Per chi fosse troppo giovane, una radio è questa cosa sulla destra. No, non ha mp3 o ipod o altro, fa suonare quelle cose chiamate CD.
La musica dentro quello stereo non era scelta dal sottoscritto, anche perché non avevo la minima idea che gli altri avessero portato anche lo stereo. Ma, al tempo, ero un po’ fuori dai giochi, quindi non mi sono posto il problema di cosa portare o meno come musica. Il termine giusto era “sbattersene il cazzo”.
Uno dei CD all’interno di questo sordido mangiasabbia – lo stereo portatile era infatti portato anche in spiaggia, cosa che ha reso i dischi delle ottime spugnette abrasive – era quello dei System Of A Down, per la precisione Toxicity. Visto che al tempo i soldi erano pochi (situazione che non è cambiata neanche adesso ad essere onesti), la versione di Toxicity che ascoltavamo era una brutale compilation di mp3 tirati giù da Napster (o Gnutella o similia) e, oltre tutto, anche sbagliata.
Alla traccia numero 5, invece che esserci X, la canzone originale di Toxicity, c’era Spiders del precedente e omonimo disco d’esordio della formazione armena. Questa canzone svettava nel disco, quindi sono andato a cercare su internet (la DSL faceva miracoli in lentezza al tempo) e non trovandola sul disco ho mandato a cagare tutto finché non mi è giunta l’ispirazione di vedere il disco precedente. Ed eccola qua.

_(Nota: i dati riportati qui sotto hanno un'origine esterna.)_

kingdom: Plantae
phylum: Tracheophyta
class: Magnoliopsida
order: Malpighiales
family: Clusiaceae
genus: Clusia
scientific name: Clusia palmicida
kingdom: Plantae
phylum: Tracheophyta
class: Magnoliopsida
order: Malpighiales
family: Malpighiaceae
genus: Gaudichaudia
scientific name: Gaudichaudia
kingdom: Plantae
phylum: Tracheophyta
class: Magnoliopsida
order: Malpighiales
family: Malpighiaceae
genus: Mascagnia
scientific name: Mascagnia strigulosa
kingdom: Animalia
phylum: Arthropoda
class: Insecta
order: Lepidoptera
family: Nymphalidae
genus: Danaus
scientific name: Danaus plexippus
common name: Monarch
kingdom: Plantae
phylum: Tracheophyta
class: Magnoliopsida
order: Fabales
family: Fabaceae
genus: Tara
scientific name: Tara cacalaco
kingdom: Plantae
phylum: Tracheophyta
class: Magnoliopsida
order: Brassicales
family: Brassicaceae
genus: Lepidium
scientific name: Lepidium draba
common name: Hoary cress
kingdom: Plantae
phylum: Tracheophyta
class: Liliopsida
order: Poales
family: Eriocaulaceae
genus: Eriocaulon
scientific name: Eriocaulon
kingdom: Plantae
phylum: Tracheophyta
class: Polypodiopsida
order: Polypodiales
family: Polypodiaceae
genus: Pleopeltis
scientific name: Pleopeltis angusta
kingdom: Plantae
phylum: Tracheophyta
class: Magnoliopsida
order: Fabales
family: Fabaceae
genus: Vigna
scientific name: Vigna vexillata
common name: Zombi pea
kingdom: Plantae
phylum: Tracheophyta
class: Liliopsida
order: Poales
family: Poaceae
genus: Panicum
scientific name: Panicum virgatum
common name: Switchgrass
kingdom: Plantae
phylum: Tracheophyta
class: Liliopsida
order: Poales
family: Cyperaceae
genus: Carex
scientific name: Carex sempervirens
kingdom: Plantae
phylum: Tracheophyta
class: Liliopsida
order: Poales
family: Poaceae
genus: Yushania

Spiders è, senza dubbio, una delle migliori canzoni di System of a Down. Il resto non raggiunge quel bilanciamento fra melodia e aggressività che riesce così bene a Tankian&Co. Il resto del disco è un mischione di generi che spazia dal nu-metal, al thrash, al progressive in stile Tool e varie altre influenze. Quello che però manca system of a down è qualche altra canzone hit che, come succede nel successivo Toxicity, supporti il disco. La prima prova in studio degli armeni non mi ha mai appassionato troppo, eccezion fatta per Spiders che, per quanto possa piacere il genere o meno (io non ne vado pazzo), è una canzone che il suo perché.
E forse, lo dico in retrospettiva, aver trovato questo brano è l’unica cosa buona uscita da quella vacanza a Rimini.